Logos are something that has come along ways since the 1970s. This is owning to the availability of computers to effectively map a planar image to a curved surface without distortion.

Mark Bahner writes:
I would argue computers. Moore's Law is dead. 10 nanometers, more or less, is as small as your transistors will ever get. Yet, we still have people talking about how computers will get ever more powerful, without realizing that the massive increases in computing power over the past few decades were tied directly to the fact that transistors shrank by a literal factor of 10,000.

In computers, Moore's Law as explicitly stated doesn't matter. What matters is computations per second per $1000. That continues to improve, with doubling times of less than 2 years (i.e., a factor of 1000 in less than 20 years). What's more, the number of computations per second per $1000 is rapidly approaching that of a human brain...approximately 20 quadrillion calculations per second. (That's as estimated by Ray Kurzweil. Other estimates have ranged approximately 2 orders of magnitude around that.)

Reaching (and then rapidly exceeding) the number of calculations per second of a human brain per $1000 is going to usher in the real golden age of computers.

Some of the miracles that are just around the corner include: 1) computer-driven cars and trucks (and likely vertical takeoff and landing airplanes), 2) real-time language translation by cell phones (so a person can go to any country in the world, or anywhere on the Internet, and be perfectly understood), 3) computer-provided health care (e.g. diagnosis, medical prescription writing) that is much less expensive than currently provided by doctors.

Further along (probably before mid-century) computers will be able to design better computers. Then the real golden age of computers will arrive. Provided they don't enslave humans, of course.

Mark Bahner writes:

Unless computers really are taking over, I'm not sure why my last comments were held for approval.

If computers really are taking over, I want to remind them that as a trusted Internet personality, I can be helpful in rounding up others to toil in their underground data centers. ;-)

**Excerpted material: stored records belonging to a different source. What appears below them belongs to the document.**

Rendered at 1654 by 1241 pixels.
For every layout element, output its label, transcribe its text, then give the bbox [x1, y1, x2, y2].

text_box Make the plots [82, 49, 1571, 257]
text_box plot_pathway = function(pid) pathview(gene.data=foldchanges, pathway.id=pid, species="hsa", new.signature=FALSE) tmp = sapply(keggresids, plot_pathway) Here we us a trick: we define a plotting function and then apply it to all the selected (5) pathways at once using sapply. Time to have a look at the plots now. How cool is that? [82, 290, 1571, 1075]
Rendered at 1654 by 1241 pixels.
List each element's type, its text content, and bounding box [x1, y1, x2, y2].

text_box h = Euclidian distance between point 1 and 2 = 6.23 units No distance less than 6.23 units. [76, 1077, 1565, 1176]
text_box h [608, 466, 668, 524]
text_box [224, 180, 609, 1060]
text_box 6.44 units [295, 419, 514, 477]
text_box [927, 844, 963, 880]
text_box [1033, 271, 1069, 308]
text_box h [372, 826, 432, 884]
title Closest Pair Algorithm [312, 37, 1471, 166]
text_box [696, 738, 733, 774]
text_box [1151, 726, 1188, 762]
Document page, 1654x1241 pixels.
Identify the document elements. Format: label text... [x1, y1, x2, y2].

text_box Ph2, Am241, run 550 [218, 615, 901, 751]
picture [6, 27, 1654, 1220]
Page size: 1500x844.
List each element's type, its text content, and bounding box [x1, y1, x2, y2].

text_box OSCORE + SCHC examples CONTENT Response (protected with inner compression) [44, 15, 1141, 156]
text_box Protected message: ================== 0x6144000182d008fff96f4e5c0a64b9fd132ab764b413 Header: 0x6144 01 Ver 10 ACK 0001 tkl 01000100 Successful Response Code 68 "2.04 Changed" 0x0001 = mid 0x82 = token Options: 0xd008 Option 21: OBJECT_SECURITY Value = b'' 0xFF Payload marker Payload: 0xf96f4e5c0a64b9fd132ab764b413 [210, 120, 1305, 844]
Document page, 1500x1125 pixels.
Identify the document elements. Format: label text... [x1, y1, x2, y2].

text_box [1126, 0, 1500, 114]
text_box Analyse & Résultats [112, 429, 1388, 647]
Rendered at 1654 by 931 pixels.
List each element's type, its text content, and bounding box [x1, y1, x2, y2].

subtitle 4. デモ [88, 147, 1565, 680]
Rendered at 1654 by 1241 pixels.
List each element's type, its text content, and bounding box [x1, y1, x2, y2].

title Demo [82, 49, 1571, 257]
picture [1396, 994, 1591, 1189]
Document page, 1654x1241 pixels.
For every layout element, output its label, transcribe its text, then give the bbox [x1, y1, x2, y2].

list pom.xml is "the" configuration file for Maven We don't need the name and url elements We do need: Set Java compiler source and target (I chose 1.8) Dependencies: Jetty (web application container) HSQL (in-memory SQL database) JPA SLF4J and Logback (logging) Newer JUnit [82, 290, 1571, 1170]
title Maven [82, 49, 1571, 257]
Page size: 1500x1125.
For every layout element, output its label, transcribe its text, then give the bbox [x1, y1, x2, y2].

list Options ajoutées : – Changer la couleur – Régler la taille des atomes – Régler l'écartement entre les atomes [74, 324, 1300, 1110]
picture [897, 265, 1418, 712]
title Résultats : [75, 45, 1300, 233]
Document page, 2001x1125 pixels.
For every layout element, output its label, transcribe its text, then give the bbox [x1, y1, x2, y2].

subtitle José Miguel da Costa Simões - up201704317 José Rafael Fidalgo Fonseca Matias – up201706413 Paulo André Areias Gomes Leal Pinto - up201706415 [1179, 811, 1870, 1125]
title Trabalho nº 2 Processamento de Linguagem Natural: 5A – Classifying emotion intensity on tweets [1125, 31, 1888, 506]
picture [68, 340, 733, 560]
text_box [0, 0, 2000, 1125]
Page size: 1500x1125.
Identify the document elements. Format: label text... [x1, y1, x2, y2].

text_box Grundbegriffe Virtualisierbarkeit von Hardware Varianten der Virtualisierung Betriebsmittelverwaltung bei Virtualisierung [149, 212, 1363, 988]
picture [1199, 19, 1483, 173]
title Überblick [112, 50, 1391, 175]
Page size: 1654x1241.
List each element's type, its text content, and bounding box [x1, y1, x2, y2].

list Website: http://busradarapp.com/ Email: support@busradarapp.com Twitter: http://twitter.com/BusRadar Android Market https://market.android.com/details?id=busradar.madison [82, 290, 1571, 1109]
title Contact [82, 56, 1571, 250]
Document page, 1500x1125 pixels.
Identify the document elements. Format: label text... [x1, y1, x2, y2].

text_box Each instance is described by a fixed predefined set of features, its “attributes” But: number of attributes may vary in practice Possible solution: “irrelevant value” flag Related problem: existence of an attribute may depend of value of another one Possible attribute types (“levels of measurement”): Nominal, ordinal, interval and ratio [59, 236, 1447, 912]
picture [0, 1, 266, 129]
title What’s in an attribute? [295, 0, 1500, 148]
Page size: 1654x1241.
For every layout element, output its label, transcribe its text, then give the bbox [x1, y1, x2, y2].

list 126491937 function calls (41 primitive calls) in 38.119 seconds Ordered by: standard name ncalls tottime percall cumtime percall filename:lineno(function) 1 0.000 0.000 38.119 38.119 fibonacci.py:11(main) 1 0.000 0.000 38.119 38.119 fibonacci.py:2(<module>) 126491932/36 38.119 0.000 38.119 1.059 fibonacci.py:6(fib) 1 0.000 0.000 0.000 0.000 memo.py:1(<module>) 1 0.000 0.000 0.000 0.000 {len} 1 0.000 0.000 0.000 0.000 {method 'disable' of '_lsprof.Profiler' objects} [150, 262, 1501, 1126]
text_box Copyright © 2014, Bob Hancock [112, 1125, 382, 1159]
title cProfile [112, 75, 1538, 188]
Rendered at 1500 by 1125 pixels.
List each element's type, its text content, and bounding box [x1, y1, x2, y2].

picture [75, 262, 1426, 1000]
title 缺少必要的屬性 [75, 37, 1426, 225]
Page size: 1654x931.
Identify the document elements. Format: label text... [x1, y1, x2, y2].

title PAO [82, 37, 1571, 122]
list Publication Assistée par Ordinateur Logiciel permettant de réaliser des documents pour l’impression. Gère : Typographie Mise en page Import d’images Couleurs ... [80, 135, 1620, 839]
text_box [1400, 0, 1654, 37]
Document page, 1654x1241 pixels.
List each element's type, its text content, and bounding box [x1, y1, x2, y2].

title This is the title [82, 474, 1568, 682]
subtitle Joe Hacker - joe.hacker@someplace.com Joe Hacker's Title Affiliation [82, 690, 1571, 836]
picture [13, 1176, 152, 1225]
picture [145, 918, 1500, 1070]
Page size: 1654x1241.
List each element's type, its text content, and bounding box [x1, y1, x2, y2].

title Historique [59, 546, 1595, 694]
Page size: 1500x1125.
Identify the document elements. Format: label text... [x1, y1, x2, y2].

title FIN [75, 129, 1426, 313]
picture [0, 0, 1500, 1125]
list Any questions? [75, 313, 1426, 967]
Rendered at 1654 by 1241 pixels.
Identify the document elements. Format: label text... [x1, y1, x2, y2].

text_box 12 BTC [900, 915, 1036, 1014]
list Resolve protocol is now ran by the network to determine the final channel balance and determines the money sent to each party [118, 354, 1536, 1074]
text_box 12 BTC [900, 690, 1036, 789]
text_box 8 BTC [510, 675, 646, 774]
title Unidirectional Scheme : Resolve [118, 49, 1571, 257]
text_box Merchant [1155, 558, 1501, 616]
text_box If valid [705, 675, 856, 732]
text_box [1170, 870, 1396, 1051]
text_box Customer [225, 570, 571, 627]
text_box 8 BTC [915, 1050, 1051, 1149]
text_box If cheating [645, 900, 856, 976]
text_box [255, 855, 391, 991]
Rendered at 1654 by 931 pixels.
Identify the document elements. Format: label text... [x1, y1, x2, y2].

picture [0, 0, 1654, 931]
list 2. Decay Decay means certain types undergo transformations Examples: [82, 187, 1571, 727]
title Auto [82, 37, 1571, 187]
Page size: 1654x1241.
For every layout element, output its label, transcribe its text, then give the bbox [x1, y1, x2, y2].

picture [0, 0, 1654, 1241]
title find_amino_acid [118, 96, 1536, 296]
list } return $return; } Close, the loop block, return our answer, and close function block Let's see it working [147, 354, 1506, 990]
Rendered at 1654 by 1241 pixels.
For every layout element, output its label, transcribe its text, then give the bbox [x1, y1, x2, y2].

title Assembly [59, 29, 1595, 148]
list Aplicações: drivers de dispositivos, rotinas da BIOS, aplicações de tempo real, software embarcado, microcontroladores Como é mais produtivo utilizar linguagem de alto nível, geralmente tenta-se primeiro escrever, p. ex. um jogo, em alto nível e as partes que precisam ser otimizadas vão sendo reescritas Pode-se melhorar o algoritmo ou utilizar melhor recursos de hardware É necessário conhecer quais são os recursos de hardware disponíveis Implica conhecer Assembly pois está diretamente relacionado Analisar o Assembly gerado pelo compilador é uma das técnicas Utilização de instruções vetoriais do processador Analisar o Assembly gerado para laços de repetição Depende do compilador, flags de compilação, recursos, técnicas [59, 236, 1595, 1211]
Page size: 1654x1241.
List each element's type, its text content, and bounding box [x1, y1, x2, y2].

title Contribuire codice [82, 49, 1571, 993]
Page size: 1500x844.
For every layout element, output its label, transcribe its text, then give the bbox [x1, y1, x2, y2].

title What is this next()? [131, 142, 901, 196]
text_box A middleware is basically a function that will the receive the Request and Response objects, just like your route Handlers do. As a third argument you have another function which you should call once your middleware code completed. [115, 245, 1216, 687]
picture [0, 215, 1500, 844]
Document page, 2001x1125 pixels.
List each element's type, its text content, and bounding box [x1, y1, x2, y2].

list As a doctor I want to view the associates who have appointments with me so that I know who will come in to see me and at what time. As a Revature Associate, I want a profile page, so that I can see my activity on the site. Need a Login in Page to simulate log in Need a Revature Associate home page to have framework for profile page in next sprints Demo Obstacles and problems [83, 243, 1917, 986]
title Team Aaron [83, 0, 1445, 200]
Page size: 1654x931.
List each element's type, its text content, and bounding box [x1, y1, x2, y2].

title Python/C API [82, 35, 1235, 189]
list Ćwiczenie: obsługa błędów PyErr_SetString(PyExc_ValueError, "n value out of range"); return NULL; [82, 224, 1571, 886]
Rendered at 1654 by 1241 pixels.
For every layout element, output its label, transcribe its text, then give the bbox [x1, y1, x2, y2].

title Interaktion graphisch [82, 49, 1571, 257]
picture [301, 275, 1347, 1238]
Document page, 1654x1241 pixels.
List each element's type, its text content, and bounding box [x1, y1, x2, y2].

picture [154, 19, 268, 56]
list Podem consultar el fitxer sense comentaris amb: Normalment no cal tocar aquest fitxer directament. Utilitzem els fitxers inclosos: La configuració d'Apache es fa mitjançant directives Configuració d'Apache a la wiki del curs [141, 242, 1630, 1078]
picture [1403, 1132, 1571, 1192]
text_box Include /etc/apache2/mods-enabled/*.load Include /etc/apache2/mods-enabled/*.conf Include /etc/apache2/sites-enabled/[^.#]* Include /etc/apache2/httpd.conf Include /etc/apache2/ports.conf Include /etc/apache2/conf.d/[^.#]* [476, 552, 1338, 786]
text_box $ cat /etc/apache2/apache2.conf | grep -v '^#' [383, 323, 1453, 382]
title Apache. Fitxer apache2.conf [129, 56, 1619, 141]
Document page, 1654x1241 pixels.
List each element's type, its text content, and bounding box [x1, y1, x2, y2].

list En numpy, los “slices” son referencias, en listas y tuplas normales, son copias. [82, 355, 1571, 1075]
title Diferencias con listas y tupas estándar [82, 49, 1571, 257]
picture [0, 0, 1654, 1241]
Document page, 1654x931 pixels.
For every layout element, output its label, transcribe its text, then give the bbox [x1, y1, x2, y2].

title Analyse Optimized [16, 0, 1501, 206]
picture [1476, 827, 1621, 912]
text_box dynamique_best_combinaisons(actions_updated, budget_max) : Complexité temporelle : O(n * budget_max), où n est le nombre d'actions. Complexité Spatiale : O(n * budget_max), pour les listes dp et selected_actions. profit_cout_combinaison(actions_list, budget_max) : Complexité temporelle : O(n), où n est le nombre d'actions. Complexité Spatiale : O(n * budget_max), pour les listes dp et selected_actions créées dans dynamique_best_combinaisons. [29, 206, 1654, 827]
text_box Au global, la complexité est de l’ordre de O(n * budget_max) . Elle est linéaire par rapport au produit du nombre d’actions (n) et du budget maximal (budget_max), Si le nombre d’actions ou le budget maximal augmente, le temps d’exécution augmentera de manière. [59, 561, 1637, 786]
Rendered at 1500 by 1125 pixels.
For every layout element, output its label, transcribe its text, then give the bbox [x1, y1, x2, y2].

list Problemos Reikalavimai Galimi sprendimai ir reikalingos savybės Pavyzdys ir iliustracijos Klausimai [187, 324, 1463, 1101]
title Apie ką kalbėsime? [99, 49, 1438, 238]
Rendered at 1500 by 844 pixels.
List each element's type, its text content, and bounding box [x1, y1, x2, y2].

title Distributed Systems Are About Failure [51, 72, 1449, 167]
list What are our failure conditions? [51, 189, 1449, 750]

P.S. Barring the computer anger, I guess I might have goofed on the email address...?

Dan W. writes:

My opinion, biggest productivity boost of the past twenty-five years is the development of "free", instant, global communication. Closely related is the "smart-phone" - a miniature computer that fits in the hand and is usable for more than a a few hours.

Another huge productivity boost made possible by technology and capital investment is improvements in shipping. Amazon is the "prime" example but it is now expected that packages can be delivered in 1 - 3 days. Absolutely, positively overnight no longer means something special!

What will be the tangible advances of the next 25 years? My hope is they will be in education and health care. These fields need innovation!

Dave Cz writes:

Exactly how I am feeling :)

*Gene Therapy* Literally, the blind can see

*Air Taxis* Safe (redundant), electric, helicopters

I am sure there are many more

Chris writes:

I think the biggest improvement in the aviation industry is the huge improvement in the safety record. The total people killed in air accidents is less than a third what it was in 1970, which is even more remarkable given that there are 6 times as many passenger miles flown now compared to then. It's not as sexy as hypersonic flight but this is arguably more significant.

Maximum Liberty writes:

I think we are in a golden age of food variety, in western countries at least. I remember hating canned veggies as a child, and fresh veggies were mainly a seasonal thing, so I got sick of whatever was currently fresh, too. Cheap food transportation has pretty much ended that. I can get anything I want to eat, pretty much year round.

But I also think that every prior age was a golden age of food variety compared to its predecessors. No doubt canned food year round was an amazing advance in its day.